> **WHAT IS NEEDED**:
This exercise asks for the records to be retyped exactly as they read.

> **SOURCE DATA**:
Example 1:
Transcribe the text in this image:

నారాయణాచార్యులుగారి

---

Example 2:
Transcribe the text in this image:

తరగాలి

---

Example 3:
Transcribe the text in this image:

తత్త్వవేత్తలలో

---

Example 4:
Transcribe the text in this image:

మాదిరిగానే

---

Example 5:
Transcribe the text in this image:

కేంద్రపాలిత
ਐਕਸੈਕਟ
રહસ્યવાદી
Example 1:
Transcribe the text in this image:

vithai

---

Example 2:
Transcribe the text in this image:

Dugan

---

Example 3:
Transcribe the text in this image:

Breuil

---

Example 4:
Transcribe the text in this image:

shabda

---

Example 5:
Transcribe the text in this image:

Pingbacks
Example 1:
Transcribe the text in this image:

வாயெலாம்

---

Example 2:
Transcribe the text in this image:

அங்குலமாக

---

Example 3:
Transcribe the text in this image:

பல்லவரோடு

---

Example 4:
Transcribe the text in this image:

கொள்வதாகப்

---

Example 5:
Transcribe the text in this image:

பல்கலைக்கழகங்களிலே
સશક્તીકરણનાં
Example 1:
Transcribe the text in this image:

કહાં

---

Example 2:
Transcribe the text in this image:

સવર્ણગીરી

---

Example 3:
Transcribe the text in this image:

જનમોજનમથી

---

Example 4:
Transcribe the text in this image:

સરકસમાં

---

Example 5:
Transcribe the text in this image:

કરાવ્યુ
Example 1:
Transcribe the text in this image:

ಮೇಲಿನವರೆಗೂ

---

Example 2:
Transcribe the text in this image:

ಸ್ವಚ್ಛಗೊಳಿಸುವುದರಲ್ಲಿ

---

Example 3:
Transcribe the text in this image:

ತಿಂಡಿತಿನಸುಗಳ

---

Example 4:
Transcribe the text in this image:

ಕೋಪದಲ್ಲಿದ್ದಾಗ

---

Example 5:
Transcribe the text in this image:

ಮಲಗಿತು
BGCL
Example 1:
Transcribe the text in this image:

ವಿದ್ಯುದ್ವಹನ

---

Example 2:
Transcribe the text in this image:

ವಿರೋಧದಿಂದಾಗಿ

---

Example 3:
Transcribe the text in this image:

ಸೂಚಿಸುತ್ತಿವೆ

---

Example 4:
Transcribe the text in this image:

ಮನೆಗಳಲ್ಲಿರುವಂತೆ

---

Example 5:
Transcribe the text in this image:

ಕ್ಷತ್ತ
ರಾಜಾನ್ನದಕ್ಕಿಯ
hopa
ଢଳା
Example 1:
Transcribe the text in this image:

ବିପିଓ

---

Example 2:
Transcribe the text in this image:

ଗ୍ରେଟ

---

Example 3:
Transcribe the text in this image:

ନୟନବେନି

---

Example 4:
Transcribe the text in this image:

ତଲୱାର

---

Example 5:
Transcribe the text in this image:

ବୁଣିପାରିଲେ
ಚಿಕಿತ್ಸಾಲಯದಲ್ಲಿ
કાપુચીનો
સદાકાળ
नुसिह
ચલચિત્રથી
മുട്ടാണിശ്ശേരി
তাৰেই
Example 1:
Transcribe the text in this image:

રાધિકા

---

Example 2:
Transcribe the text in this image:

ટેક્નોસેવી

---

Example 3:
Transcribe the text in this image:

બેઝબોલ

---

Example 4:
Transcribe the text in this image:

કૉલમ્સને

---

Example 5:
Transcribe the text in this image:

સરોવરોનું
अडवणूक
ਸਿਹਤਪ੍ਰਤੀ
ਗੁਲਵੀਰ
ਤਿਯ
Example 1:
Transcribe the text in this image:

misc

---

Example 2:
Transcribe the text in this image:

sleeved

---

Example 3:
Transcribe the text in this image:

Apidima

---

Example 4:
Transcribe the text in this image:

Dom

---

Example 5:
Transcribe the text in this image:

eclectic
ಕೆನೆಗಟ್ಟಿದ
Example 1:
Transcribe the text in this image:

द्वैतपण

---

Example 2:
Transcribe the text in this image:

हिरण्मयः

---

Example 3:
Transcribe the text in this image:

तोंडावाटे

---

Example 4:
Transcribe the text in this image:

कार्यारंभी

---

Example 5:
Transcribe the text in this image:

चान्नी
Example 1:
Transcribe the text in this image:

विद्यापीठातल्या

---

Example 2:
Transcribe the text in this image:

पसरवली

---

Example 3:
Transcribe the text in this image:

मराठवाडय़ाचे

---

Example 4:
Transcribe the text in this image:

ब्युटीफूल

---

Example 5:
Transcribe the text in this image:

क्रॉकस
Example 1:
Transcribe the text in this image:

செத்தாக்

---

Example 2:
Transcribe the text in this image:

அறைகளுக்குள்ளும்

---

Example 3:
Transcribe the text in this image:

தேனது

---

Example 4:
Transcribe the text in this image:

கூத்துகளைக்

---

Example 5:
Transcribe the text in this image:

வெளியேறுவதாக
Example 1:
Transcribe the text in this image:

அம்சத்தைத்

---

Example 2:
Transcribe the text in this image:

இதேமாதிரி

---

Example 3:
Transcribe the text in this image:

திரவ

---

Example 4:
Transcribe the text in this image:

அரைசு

> **RESPONSE BELOW**:
Example 1:
Transcribe the text in this image:

నారాయణాచార్యులుగారి

---

Example 2:
Transcribe the text in this image:

తరగాలి

---

Example 3:
Transcribe the text in this image:

తత్త్వవేత్తలలో

---

Example 4:
Transcribe the text in this image:

మాదిరిగానే

---

Example 5:
Transcribe the text in this image:

కేంద్రపాలిత
ਐਕਸੈਕਟ
રહસ્યવાદી
Example 1:
Transcribe the text in this image:

vithai

---

Example 2:
Transcribe the text in this image:

Dugan

---

Example 3:
Transcribe the text in this image:

Breuil

---

Example 4:
Transcribe the text in this image:

shabda

---

Example 5:
Transcribe the text in this image:

Pingbacks
Example 1:
Transcribe the text in this image:

வாயெலாம்

---

Example 2:
Transcribe the text in this image:

அங்குலமாக

---

Example 3:
Transcribe the text in this image:

பல்லவரோடு

---

Example 4:
Transcribe the text in this image:

கொள்வதாகப்

---

Example 5:
Transcribe the text in this image:

பல்கலைக்கழகங்களிலே
સશક્તીકરણનાં
Example 1:
Transcribe the text in this image:

કહાં

---

Example 2:
Transcribe the text in this image:

સવર્ણગીરી

---

Example 3:
Transcribe the text in this image:

જનમોજનમથી

---

Example 4:
Transcribe the text in this image:

સરકસમાં

---

Example 5:
Transcribe the text in this image:

કરાવ્યુ
Example 1:
Transcribe the text in this image:

ಮೇಲಿನವರೆಗೂ

---

Example 2:
Transcribe the text in this image:

ಸ್ವಚ್ಛಗೊಳಿಸುವುದರಲ್ಲಿ

---

Example 3:
Transcribe the text in this image:

ತಿಂಡಿತಿನಸುಗಳ

---

Example 4:
Transcribe the text in this image:

ಕೋಪದಲ್ಲಿದ್ದಾಗ

---

Example 5:
Transcribe the text in this image:

ಮಲಗಿತು
BGCL
Example 1:
Transcribe the text in this image:

ವಿದ್ಯುದ್ವಹನ

---

Example 2:
Transcribe the text in this image:

ವಿರೋಧದಿಂದಾಗಿ

---

Example 3:
Transcribe the text in this image:

ಸೂಚಿಸುತ್ತಿವೆ

---

Example 4:
Transcribe the text in this image:

ಮನೆಗಳಲ್ಲಿರುವಂತೆ

---

Example 5:
Transcribe the text in this image:

ಕ್ಷತ್ತ
ರಾಜಾನ್ನದಕ್ಕಿಯ
hopa
ଢଳା
Example 1:
Transcribe the text in this image:

ବିପିଓ

---

Example 2:
Transcribe the text in this image:

ଗ୍ରେଟ

---

Example 3:
Transcribe the text in this image:

ନୟନବେନି

---

Example 4:
Transcribe the text in this image:

ତଲୱାର

---

Example 5:
Transcribe the text in this image:

ବୁଣିପାରିଲେ
ಚಿಕಿತ್ಸಾಲಯದಲ್ಲಿ
કાપુચીનો
સદાકાળ
नुसिह
ચલચિત્રથી
മുട്ടാണിശ്ശേരി
তাৰেই
Example 1:
Transcribe the text in this image:

રાધિકા

---

Example 2:
Transcribe the text in this image:

ટેક્નોસેવી

---

Example 3:
Transcribe the text in this image:

બેઝબોલ

---

Example 4:
Transcribe the text in this image:

કૉલમ્સને

---

Example 5:
Transcribe the text in this image:

સરોવરોનું
अडवणूक
ਸਿਹਤਪ੍ਰਤੀ
ਗੁਲਵੀਰ
ਤਿਯ
Example 1:
Transcribe the text in this image:

misc

---

Example 2:
Transcribe the text in this image:

sleeved

---

Example 3:
Transcribe the text in this image:

Apidima

---

Example 4:
Transcribe the text in this image:

Dom

---

Example 5:
Transcribe the text in this image:

eclectic
ಕೆನೆಗಟ್ಟಿದ
Example 1:
Transcribe the text in this image:

द्वैतपण

---

Example 2:
Transcribe the text in this image:

हिरण्मयः

---

Example 3:
Transcribe the text in this image:

तोंडावाटे

---

Example 4:
Transcribe the text in this image:

कार्यारंभी

---

Example 5:
Transcribe the text in this image:

चान्नी
Example 1:
Transcribe the text in this image:

विद्यापीठातल्या

---

Example 2:
Transcribe the text in this image:

पसरवली

---

Example 3:
Transcribe the text in this image:

मराठवाडय़ाचे

---

Example 4:
Transcribe the text in this image:

ब्युटीफूल

---

Example 5:
Transcribe the text in this image:

क्रॉकस
Example 1:
Transcribe the text in this image:

செத்தாக்

---

Example 2:
Transcribe the text in this image:

அறைகளுக்குள்ளும்

---

Example 3:
Transcribe the text in this image:

தேனது

---

Example 4:
Transcribe the text in this image:

கூத்துகளைக்

---

Example 5:
Transcribe the text in this image:

வெளியேறுவதாக
Example 1:
Transcribe the text in this image:

அம்சத்தைத்

---

Example 2:
Transcribe the text in this image:

இதேமாதிரி

---

Example 3:
Transcribe the text in this image:

திரவ

---

Example 4:
Transcribe the text in this image:

அரைசு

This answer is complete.